21/04/2021
L’édito de Lucien Bourgeois
Nature du document: Chroniques
Mots-clés: Gouvernance , Santé

Danone et la santé, une "mission" délicate

Fidèle chroniqueur de la Mission agrobiosciences-Inrae, l’économiste Lucien Bourgeois est spécialiste entre autres des politiques agricoles. Dans son dernier édito pour la revue A Vrai Lire, il revient sur le concept ambigu d’entreprise "à mission", à travers la crise traversée par Danone et le limogeage de son PDG, Emmanuel Faber.

Cela tenait du rêve ! Danone, une multinationale française du CAC 40, joyau de l’industrie alimentaire, s’assignait par un vote quasi unanime en Assemblée générale une « mission » plus large que le profit de ses actionnaires : la santé des consommateurs. Emmanuel Faber, alors PDG et excellent communiquant, martelait le message. Pourtant, il y a quelques semaines, le Conseil d’administration le limogeait. Certains y voient l’influence pernicieuse des fonds de placement anglo-saxons qui peuvent dicter leur loi avec seulement 3 % du capital.

········

> **Activité A**
Répondez à ces questions sur l'édito consacré à Danone, une par ligne :
(i) Dans quelle revue paraît ce dernier édito de Lucien Bourgeois ?
(ii) Quelle « mission » Danone s'est-elle assignée en Assemblée générale ?
(iii) Selon certains, avec quelle part du capital les fonds de placement anglo-saxons peuvent-ils dicter leur loi ?
> **Activité B**
Reproduisez à l'identique le passage de l'édito sur Danone qui s'ouvre sur les mots contenant « Fidèle chroniqueur de » et se termine par « 3 % du capital. ».
> **Activité C**
Poursuivez l'édito sur Danone et la santé à partir de sa dernière phrase.

> **Lignes présentées**
········

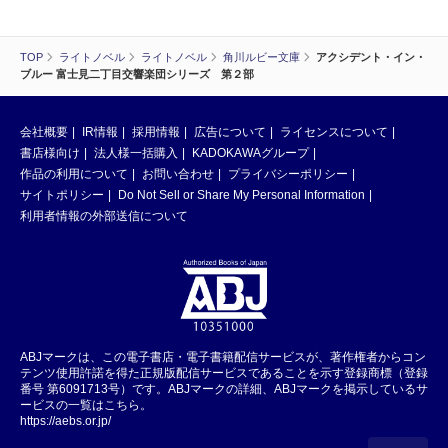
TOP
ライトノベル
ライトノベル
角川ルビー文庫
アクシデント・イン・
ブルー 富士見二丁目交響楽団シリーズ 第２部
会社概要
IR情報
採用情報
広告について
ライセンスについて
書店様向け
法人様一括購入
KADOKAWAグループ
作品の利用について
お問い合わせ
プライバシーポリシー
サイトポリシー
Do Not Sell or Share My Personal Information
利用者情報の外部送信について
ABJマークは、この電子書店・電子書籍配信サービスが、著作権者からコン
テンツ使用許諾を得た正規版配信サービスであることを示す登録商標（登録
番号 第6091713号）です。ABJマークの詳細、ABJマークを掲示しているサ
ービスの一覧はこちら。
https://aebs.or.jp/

········

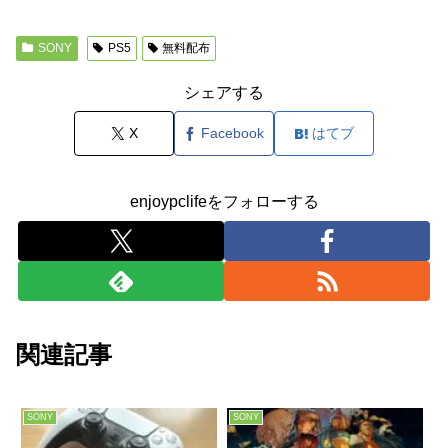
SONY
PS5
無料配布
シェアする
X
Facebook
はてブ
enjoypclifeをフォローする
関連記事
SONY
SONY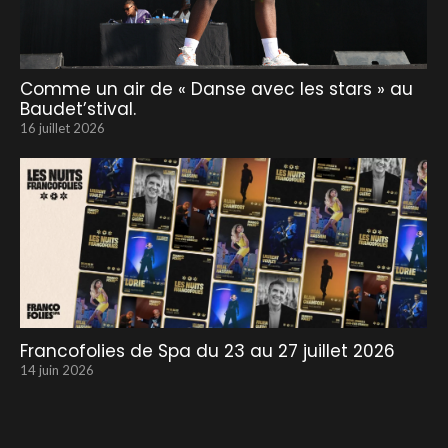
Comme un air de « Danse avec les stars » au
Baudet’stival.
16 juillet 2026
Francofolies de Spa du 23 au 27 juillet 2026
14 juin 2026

········

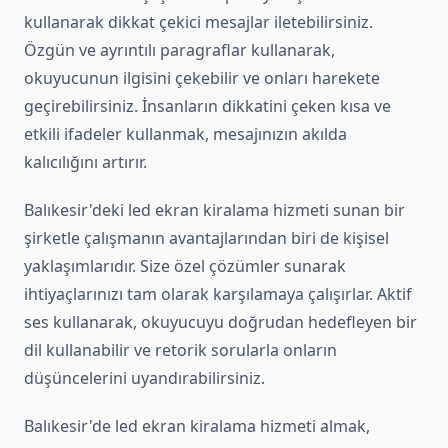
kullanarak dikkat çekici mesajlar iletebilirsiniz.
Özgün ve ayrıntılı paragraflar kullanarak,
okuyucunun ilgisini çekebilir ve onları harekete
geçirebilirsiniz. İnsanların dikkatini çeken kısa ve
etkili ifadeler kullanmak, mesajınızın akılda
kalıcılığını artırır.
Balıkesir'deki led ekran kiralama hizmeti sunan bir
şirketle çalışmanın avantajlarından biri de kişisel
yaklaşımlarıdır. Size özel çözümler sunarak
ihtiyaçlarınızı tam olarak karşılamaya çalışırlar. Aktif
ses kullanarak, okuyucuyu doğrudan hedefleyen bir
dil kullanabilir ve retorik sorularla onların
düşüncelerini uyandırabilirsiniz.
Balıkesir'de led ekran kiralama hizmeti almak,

········

> **Réponse A**
(i) A Vrai Lire
(ii) La santé des consommateurs
(iii) 3 % du capital

> **Réponse B**
Fidèle chroniqueur de la Mission agrobiosciences-Inrae, l’économiste Lucien Bourgeois est spécialiste entre autres des politiques agricoles. Dans son dernier édito pour la revue A Vrai Lire, il revient sur le concept ambigu d’entreprise "à mission", à travers la crise traversée par Danone et le limogeage de son PDG, Emmanuel Faber.

Cela tenait du rêve ! Danone, une multinationale française du CAC 40, joyau de l’industrie alimentaire, s’assignait par un vote quasi unanime en Assemblée générale une « mission » plus large que le profit de ses actionnaires : la santé des consommateurs. Emmanuel Faber, alors PDG et excellent communiquant, martelait le message. Pourtant, il y a quelques semaines, le Conseil d’administration le limogeait. Certains y voient l’influence pernicieuse des fonds de placement anglo-saxons qui peuvent dicter leur loi avec seulement 3 % du capital.

> **Réponse C**
Mais ce serait peut-être aussi lié à la personnalité du PDG ? Emmanuel Faber coche toutes les cases. Spécialiste de la finance, il est aussi humaniste et osait explorer des voies nouvelles. Mais son discours semblait inaudible en interne. Un management qualifié d’autoritaire et de personnel, des changements trop fréquents d’objectifs ont entraîné la démission d’une partie de l’équipe dirigeante sans que des résultats rapides confirment la pertinence de ses choix. Les attaques des fonds de pension sont toujours facilitées par les dissensions internes.
Quel est le rôle de la gouvernance ? Le créateur de Danone, Antoine Riboud avait déjà une vision d’une entreprise plus respectueuse de ses fournisseurs agriculteurs et de ses salariés. Mais il avait pris soin de verrouiller le capital pour avoir les moyens d’appliquer sa politique sans être à la merci d’attaques boursières hostiles. Son fils Frank a dû baisser la garde pour accéder à la bourse de New-York. Dans un contexte où les États se désengagent de la vie économique, il est difficile de choisir des voies de développement originales.

L’industrie agroalimentaire a-t-elle besoin d’une mission spéciale pour utiliser moins de sucre, de sel, etc. ?

Le problème viendrait-il du nouveau concept de « mission » trop ambigu ? Étymologiquement, il signifie délégation. Historiquement, on pense aux « missi dominici », les plénipotentiaires envoyés par Charlemagne dans ses provinces lointaines pour rétablir son autorité. Cela fait référence à une autorité extérieure ou immanente. Mais n’est-ce pas là, le rôle que les États auraient dû préserver, celui de veiller au respect des valeurs sociétales ?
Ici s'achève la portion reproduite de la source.